Streaming applications are composed of streams (reliable, ordered, one-way message flows), operators (configurable functions that filter, aggregate, enrich, or transform the messages in streams) and adapters (specialized operators that continuously ingest data and output analysis results).
InfoSphere Streams provides a rich set of general-purpose operators, plus containers for reusing existing C/C++ and Java® code as streaming operators. InfoSphere Streams can also be extended with toolkits of domain-specific operators.
Streaming applications are declared as a data flow graph with the Stream Processing Language. The flow graph specifies the data types the application's streams will carry, which adapters and operators will process the data as it flows through the application, and how the operators will be interconnected by streams. Figure 1 illustrates the data flow graph for a streaming application.
Figure 1. Streaming application flow graph
Large streaming applications can span more than a hundred Linux server machines.
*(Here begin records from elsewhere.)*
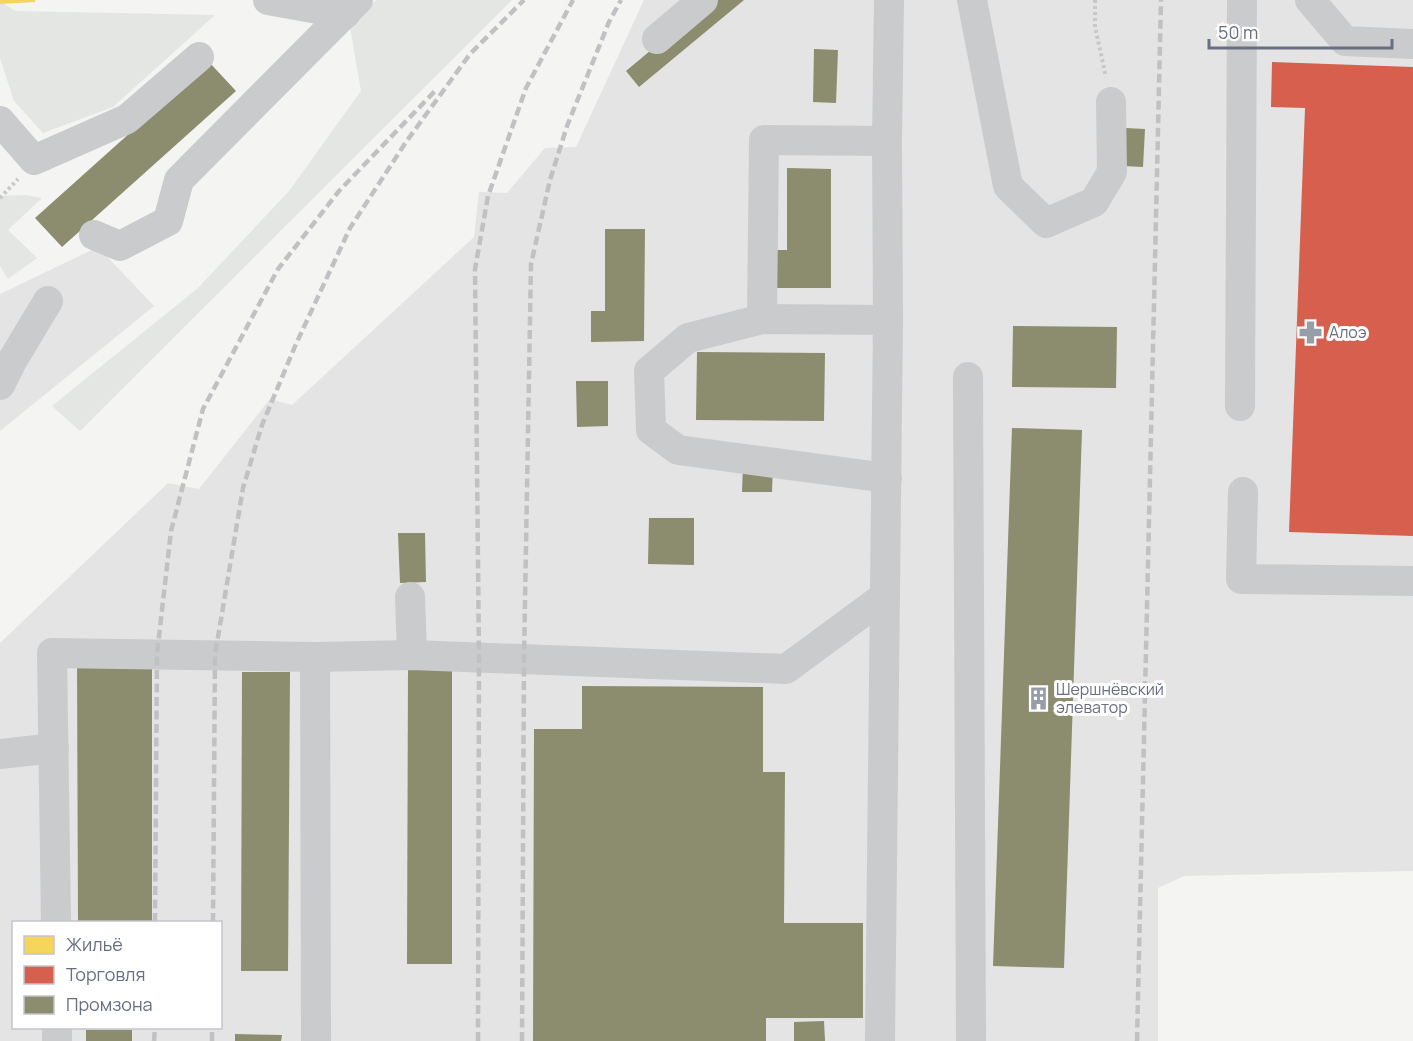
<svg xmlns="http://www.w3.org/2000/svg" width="1413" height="1041" font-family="Manrope,sans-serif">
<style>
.built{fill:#e4e4e5;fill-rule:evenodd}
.green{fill:#e3e6e2}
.homes{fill:#f6d55c}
.shops{fill:#d6604d}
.industry{fill:#8c8c6e}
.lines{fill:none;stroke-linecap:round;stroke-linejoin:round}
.path{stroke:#c8c8c8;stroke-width:4;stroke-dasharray:3 3;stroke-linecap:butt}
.minor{stroke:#cacbcc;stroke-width:30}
.rail{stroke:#c0c1c3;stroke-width:4.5;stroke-dasharray:9 4.5;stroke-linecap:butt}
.labels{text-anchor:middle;stroke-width:6;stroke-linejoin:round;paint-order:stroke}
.poi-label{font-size:16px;fill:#676f80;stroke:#fff;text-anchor:start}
</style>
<rect width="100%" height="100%" fill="#f4f4f3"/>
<g class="built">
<path d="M644 0H1413V871L1184 876 1158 888V1041H0V643L168 483 199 489 270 399 292 405 474 237 479 192 507 193 545 148 576 147ZM14 922H220V1028H14Z"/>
<path d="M98 247 154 306 0 431V294Z"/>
</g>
<g class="green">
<path d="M376 0H512L80 431 52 406 198 288 289 191 361 91 350 27Z"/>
<path d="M0 1 15 11 215 15 113 107 43 133 14 101 0 58Z"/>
<path d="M26 195 42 198 8 230 37 258 8 279 0 266V196Z"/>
</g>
<path class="homes" d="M0 0H35V2L0 4Z"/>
<path class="shops" d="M1272 62 1413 67V536L1289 532 1305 108 1271 107Z"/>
<g class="industry">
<path d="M711 0H744L639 87 626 71Z"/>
<path d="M814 49 838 50 836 103 813 102Z"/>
<path d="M209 62 236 91 62 247 35 218Z"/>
<path d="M1125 128 1145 129 1143 167 1123 166Z"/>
<path d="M787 168 831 169V288H770V250H787Z"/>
<path d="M605 229H645L644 341 591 342V311H605Z"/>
<path d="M1013 326 1117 327 1116 388 1012 387Z"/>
<path d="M697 352 825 353 824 421 696 420Z"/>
<path d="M576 381H608V426L577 427Z"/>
<path d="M1012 428 1082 430 1064 968 993 966Z"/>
<path d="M743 464H773L772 492H742Z"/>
<path d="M649 518H694V565L648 564Z"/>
<path d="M398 533H425L426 582 400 583Z"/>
<path d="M77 660H152V922H78Z"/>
<path d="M408 667H452V964H407Z"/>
<path d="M242 672H290L288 971H241Z"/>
<path d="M582 686 763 687V772H785L784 923H863V1018H766V1041H533L534 729H582Z"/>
<path d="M824 1021 825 1041H794V1022Z"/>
<rect x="86" y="1030" width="46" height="11"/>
<path d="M235 1034 282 1035 281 1041H235Z"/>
</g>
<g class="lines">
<g class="path">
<path d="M1095 0V27L1106 77"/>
<path d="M0 198 18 179"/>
</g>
<g class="minor">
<path d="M268 0 345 14"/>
<path d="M972 0 1008 186 1046 223 1094 202 1112 172 1111 102"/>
<path d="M1310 0 1345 41 1413 44"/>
<path d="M657 39 703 0"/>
<path d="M0 121 34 160 127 119 199 57"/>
<path d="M94 235 120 246 168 221 179 180 358 0"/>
<path d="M762 319 764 140 887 141"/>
<path d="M968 377 971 1041"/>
<path d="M0 385 12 361 48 301"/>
<path d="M1240 406 1242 0"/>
<path d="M887 478 678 450 651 430 649 371 688 338 762 319 888 320"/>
<path d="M1243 492 1241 579 1413 581"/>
<path d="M410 597 412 655"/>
<path d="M315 657 316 1041"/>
<path d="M0 754 54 748"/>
<path d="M56 922 52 653 315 657 412 655 786 669 885 596"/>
<path d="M57 1028V1041"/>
<path d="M880 1041 888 320 887 141 889 0"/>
</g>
<g class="rail">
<path d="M155 922 157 654 171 531 203 409 278 269 339 191 435 91"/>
<path d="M213 922 215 655 243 488 262 425 296 344 350 228 406 142 470 54 524 0"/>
<path d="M154 1041 155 1028"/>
<path d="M212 1041V1028"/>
<path d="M478 1041 479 658 475 269 488 196 526 88 573 0"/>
<path d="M522 1041 524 659 531 264 550 180 567 126 609 22 621 0"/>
<path d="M1137 1041 1161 0"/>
</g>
</g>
<defs>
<symbol id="pharmacy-bare" viewBox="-9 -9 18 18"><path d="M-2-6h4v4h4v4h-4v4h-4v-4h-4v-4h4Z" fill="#989ea8" stroke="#fff" stroke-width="2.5" paint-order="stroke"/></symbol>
<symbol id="building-bare" viewBox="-9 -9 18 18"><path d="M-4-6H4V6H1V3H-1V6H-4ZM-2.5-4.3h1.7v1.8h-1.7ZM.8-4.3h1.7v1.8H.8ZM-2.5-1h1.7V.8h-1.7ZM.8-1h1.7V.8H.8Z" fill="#989ea8" stroke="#fff" stroke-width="2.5" paint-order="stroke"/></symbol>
</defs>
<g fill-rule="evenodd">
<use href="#pharmacy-bare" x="1294" y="316" width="33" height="33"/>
<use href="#building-bare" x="1022" y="682" width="33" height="33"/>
</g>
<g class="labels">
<g class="poi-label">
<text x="1329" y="338">Алоэ</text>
<text x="1056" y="695">Шершнёвский<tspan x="1056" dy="18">элеватор</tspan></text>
</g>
</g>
<rect x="12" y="921" width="210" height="108" fill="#ffffff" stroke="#c2c5cc" stroke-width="1.5"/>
<rect x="24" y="936" width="30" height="18" fill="#f6d55c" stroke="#c2c5cc" stroke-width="1.5"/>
<text x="66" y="951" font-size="18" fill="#676f80">Жильё</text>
<rect x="24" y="966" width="30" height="18" fill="#d6604d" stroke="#c2c5cc" stroke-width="1.5"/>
<text x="66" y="981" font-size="18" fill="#676f80">Торговля</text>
<rect x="24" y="996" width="30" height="18" fill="#8c8c6e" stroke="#c2c5cc" stroke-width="1.5"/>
<text x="66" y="1011" font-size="18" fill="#676f80">Промзона</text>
<path d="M1209 39v9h183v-9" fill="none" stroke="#676f80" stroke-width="3"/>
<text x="1218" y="39" font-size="18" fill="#676f80" stroke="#ffffff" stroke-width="4.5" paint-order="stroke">50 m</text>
</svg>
When developing applications for InfoSphere Streams, you may find it more convenient to install it onto a virtual machine. Installing onto a virtual machine enables you to design and test streaming applications from your regular laptop or workstation computer.
This tutorial guides you through a step-by-step procedure for creating a self-contained InfoSphere Streams development environment on a virtual machine. To accomplish this, you install and configure these four software products:
- VMware provides a virtual machine capability for Microsoft Windows and Apple Mac computers. (Refer to http://www.vmware.com/products/.)
- Red Hat Enterprise Server provides the operating system for IBM InfoSphere Streams. (Refer to https://www.redhat.com/rhel/server/.)
- IBM InfoSphere Streams provides a streaming runtime and application development tools. (Refer to http://www.ibm.com/software/data/infosphere/streams/.)
- Eclipse provides the integrated application development platform for the InfoSphere Streams Studio tools. (Refer to http://www.eclipse.org/.)
This tutorial outlines the specific installation steps you need to take with each product and suggests specific values for many configuration steps. However, you should refer to the official documentation for each product for details, options, and clarification. Refer to the Resources section of this tutorial for links to the products' documentation.
Following are the main tasks covered by the tutorial:
- Obtain product distribution packages
- Install VMware
- Install and configure Red Hat Enterprise Linux
- Install IBM InfoSphere Streams
- Install Eclipse and InfoSphere Streams Studio
- Verify the install
Many of the steps depend on previous steps, so you should execute all the steps in the order in which they are presented.